Jesus rescued me! I want to rescue others in any way possible. It won’t make me above anyone else if I could. It would make me just “happy” if I could and humbled that God could use me. In the end if you rescue a child from growing up an orphan/fatherless, whatever the best term is, and bring them into your home as a son or daughter, they become just that and from then on, it is all love, not a patting on the back, or request for appreciation. Right?
I write this with respect for this post and for the obvious experience that the young lady who wrote it has, but also to say that from a newby looking in, RESCUE is not a bad word or a wrong concept…….it is a LOVE word.

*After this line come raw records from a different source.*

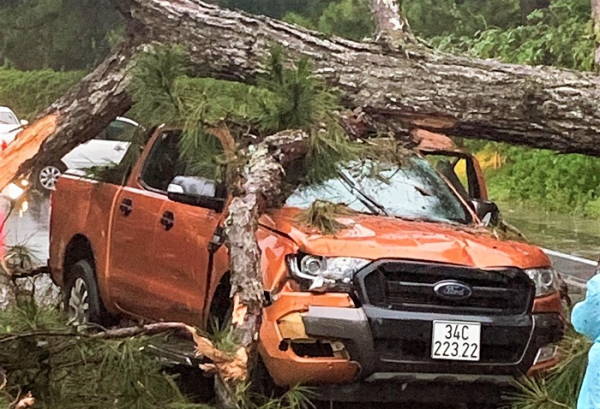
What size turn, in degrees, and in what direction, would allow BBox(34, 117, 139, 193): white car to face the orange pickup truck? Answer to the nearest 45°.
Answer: approximately 90° to its left

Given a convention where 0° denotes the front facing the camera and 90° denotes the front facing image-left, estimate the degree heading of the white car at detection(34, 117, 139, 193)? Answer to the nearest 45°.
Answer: approximately 45°

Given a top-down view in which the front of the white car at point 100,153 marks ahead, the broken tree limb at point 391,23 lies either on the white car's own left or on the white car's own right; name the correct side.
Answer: on the white car's own left

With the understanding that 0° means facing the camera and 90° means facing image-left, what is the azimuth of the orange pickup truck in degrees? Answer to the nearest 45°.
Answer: approximately 315°

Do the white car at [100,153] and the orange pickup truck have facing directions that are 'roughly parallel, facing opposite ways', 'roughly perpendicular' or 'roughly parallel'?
roughly perpendicular

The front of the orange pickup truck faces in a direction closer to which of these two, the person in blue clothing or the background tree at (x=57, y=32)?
the person in blue clothing

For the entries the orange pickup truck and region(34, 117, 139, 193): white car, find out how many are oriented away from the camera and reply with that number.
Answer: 0

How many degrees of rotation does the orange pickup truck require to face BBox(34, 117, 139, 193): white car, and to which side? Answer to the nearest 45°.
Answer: approximately 180°

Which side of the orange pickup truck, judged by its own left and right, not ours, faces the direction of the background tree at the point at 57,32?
back
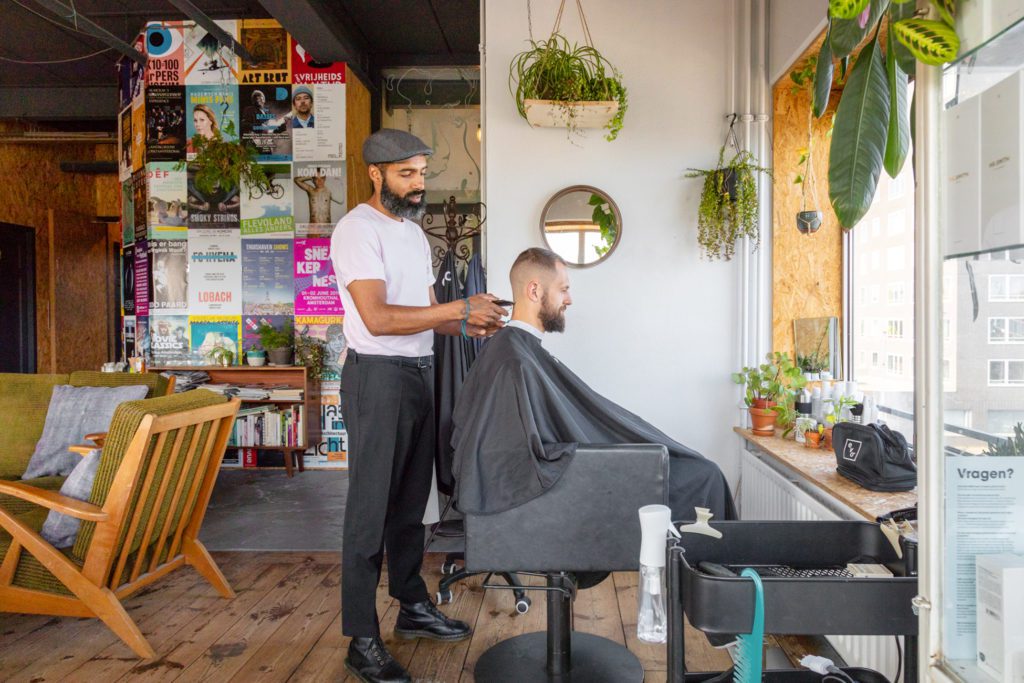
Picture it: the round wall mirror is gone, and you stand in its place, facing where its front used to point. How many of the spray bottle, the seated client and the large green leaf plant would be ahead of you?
3

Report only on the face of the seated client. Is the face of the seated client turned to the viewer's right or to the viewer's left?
to the viewer's right

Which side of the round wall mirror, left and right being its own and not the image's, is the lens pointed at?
front

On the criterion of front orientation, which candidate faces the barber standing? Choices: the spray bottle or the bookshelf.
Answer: the bookshelf

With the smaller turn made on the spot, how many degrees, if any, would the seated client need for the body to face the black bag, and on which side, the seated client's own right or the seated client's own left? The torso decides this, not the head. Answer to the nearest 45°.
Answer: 0° — they already face it

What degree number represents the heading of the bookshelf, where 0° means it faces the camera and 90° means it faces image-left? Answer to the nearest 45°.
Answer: approximately 0°

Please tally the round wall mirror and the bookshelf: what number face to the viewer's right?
0

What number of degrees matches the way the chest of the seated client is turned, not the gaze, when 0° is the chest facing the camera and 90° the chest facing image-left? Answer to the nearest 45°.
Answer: approximately 270°

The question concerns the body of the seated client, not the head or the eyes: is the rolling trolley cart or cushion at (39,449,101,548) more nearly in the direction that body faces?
the rolling trolley cart
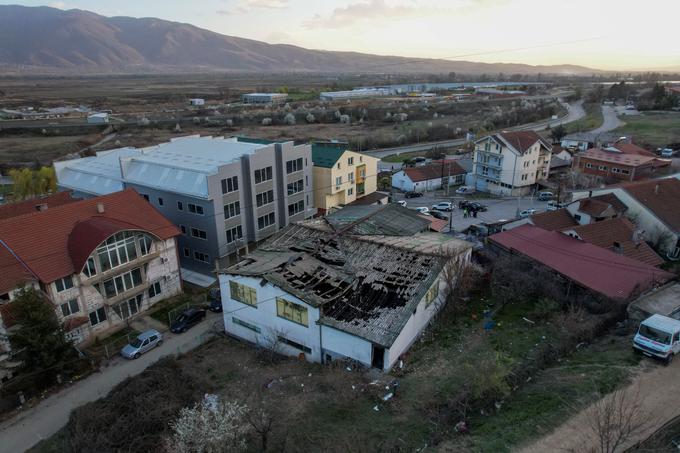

P.S. I think the author has a valiant and good heart and why she is sensitive about being made a heroin. But, I think people who say those things just want to recognize the wonder that is adoption. Good post. ♥
Thanks for your thoughts, Rhonda! I definitely understand where you’re coming from with your thoughts. I guess my main point is that I want ALL credit to be turned to Christ – it is only through His grace that my family stands where we are today. Like Carla mentioned above, the word “save” has less to do with it than the motive behind the word. It truly is nothing we have done, in and of ourselves, that allows us to be a forever family to 4 children. Yes, they were absolutely saved from horrible, horrible circumstances, but it was the Lord who saved them and continues to redeem them day-by-day, not my family. That being said, I *do* understand what you’re saying and appreciate you sharing! Best wishes to you as you takes steps toward adopting!